Digging deeper into Minnesota’s racial disparities

In my Star Tribune op-ed ‘Minnesota, we have a problem‘ last month, I mentioned our state’s racial disparities. Among others, I mentioned the disparity in homeownership rates specifically.

In June, the Star Tribune reported that the racial homeownership gap in the Twin Cities is the highest in the United States:

A little more than a fifth of Black households own their homes, compared with nearly three-quarters of all white households.

As I noted in my op-ed:

Even worse, for Black Minnesotans some of these outcomes, like homeownership rates, are not just low relative to those for white Minnesotans but relative to those for Black residents of other states. 

Indeed, out of 48 states and the District of Columbia, Minnesota ranks joint fourth from the bottom for the Homeownership rate among African Americans, as Figure 1 shows.

Figure 1: Homeownership rate among African Americans

Source: Statista (No figures are given for Delaware and Maryland)

The question of what is behind this and other such outcomes is one of the most pressing in Minnesota’s public policy debate. Some fascinating light was shed on this recently by Nathan Arnosti of the Center for Economic Inclusion.

Writing on Twitter, Arnosti noted that Minnesota’s ‘black’ population differs from the ‘black’ population in other states in important respects. At eight percent, our state’s black population is the joint 23rd smallest in the United States, below the average of 12 percent. But within that, as Arnosti notes, “around 40% of Black Minnesotans are recent immigrants…By comparison, just 9% of Black residents across the US are recent immigrants.” Furthermore:

Nationally, half of Black immigrants come from the Caribbean: Jamaica and Haiti in particular, or from West African countries like Nigeria.

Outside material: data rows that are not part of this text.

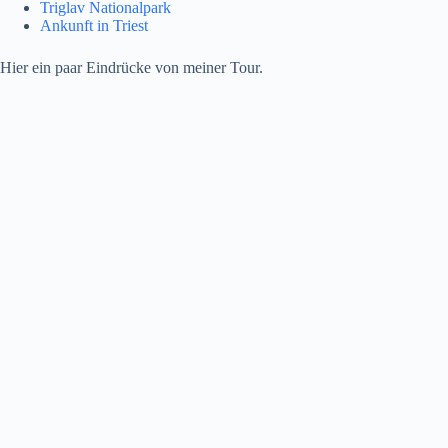
Triglav Nationalpark
Ankunft in Triest
Hier ein paar Eindrücke von meiner Tour.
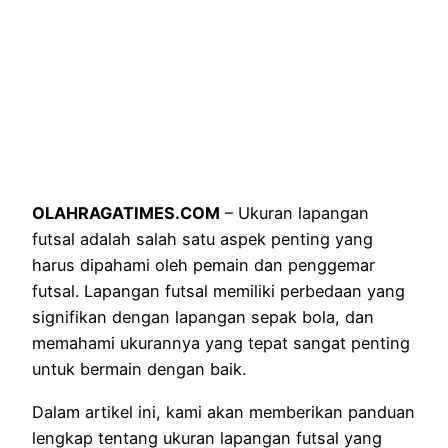
OLAHRAGATIMES.COM
– Ukuran lapangan
futsal adalah salah satu aspek penting yang
harus dipahami oleh pemain dan penggemar
futsal. Lapangan futsal memiliki perbedaan yang
signifikan dengan lapangan sepak bola, dan
memahami ukurannya yang tepat sangat penting
untuk bermain dengan baik.
Dalam artikel ini, kami akan memberikan panduan
lengkap tentang ukuran lapangan futsal yang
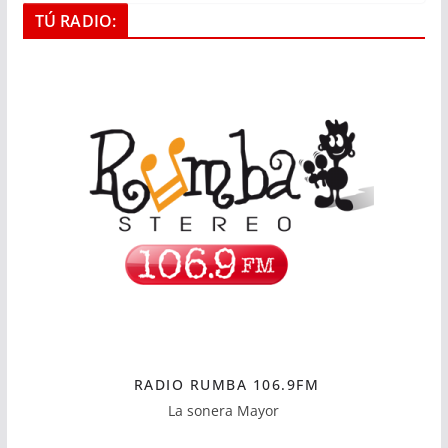
TÚ RADIO:
RADIO RUMBA 106.9FM
La sonera Mayor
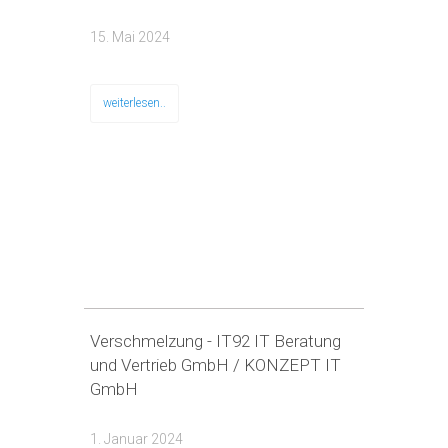
15. Mai 2024
weiterlesen..
Verschmelzung - IT92 IT Beratung
und Vertrieb GmbH / KONZEPT IT
GmbH
1. Januar 2024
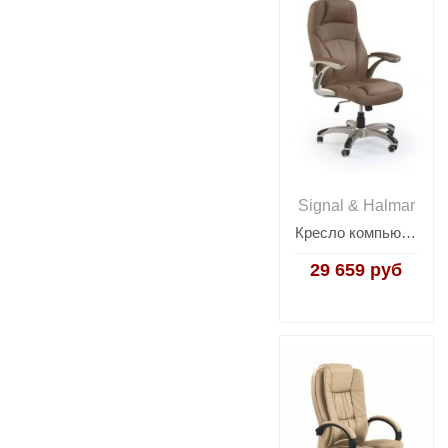
Signal & Halmar
Кресло компьютерное Halmar CARLOS (бежевый)
29 659 руб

In Minnesota, by contrast, 70% of Black immigrants come from two countries in East Africa: Somalia and Ethiopia

These two groups are very different, as Agnosti explains:

Many Caribbean & West African immigrants arrived via family reunification or lottery. They have more education, more wealth, & higher rates of homeownership than US-born Black residents.

As many Minnesotans know but non-Minnesotans might not, many East African immigrants are refugees. They’ve fled extremely unstable conditions in their home countries.

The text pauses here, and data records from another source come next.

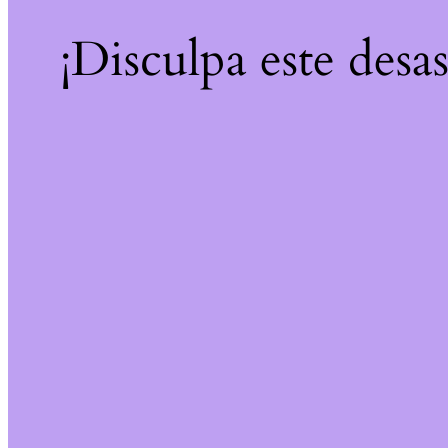
¡Disculpa este desa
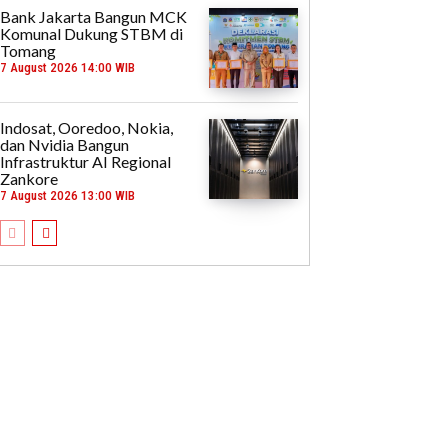
Bank Jakarta Bangun MCK
Komunal Dukung STBM di
Tomang
7 August 2026 14:00 WIB
Indosat, Ooredoo, Nokia,
dan Nvidia Bangun
Infrastruktur AI Regional
Zankore
7 August 2026 13:00 WIB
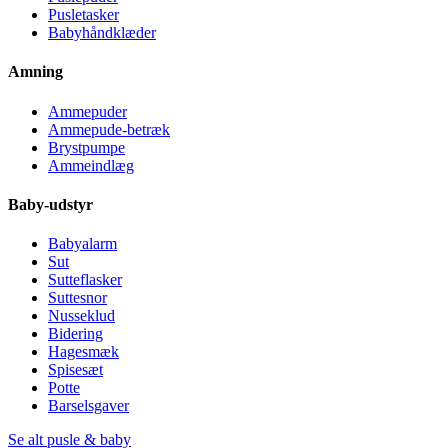
Pusletasker
Babyhåndklæder
Amning
Ammepuder
Ammepude-betræk
Brystpumpe
Ammeindlæg
Baby-udstyr
Babyalarm
Sut
Sutteflasker
Suttesnor
Nusseklud
Bidering
Hagesmæk
Spisesæt
Potte
Barselsgaver
Se alt pusle & baby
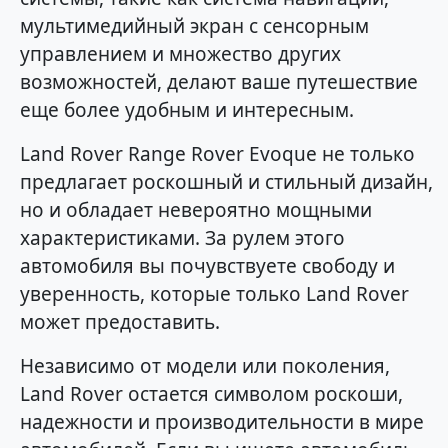
мультимедийный экран с сенсорным
управлением и множество других
возможностей, делают ваше путешествие
еще более удобным и интересным.
Land Rover Range Rover Evoque не только
предлагает роскошный и стильный дизайн,
но и обладает невероятно мощными
характеристиками. За рулем этого
автомобиля вы почувствуете свободу и
уверенность, которые только Land Rover
может предоставить.
Независимо от модели или поколения,
Land Rover остается символом роскоши,
надежности и производительности в мире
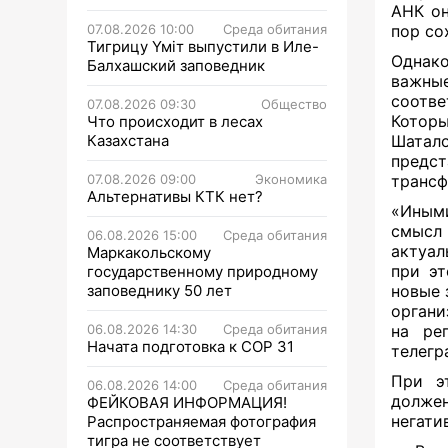
АНК он
07.08.2026 10:00
Среда обитания
пор со
Тигрицу Үміт выпустили в Иле-
Однако
Балхашский заповедник
важны
соотве
07.08.2026 09:30
Общество
Котор
Что происходит в лесах
Казахстана
Шата
предс
07.08.2026 09:00
Экономика
трансф
Альтернативы КТК нет?
«Иными
смысл 
06.08.2026 15:00
Среда обитания
актуал
Маркакольскому
при эт
государственному природному
заповеднику 50 лет
новые 
органи
06.08.2026 14:30
Среда обитания
на ре
Начата подготовка к СОР 31
телегр
При э
06.08.2026 14:00
Среда обитания
должен
ФЕЙКОВАЯ ИНФОРМАЦИЯ!
негати
Распространяемая фотография
тигра не соответствует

As this might lead us to expect:

West African communities in Minnesota – Liberian, Kenyan, Nigerian – do have somewhat higher incomes and homeownership rates, similar to national trends. But East African communities – Somalis in particular – do not.

To some extent, then, the disparities in homeownership rates we see between Minnesota’s black and white residents and the relatively poor record of black homeownership here compared to other states is a function of our state’s black population being different to that in other states. This obviously ought to inform any policy response to the problem of disparate homeownership rates.

Agnosti concludes by pointing out that:

More broadly, this a reminder that Black communities across the US are not monolithic. They face distinct barriers & have different needs, values, norms. It’s simply not accurate to talk, as many white people do, about “the Black community” as a singular thing.

He is exactly right. Dumping people into these broad, macro categories often obscures as much as it reveals.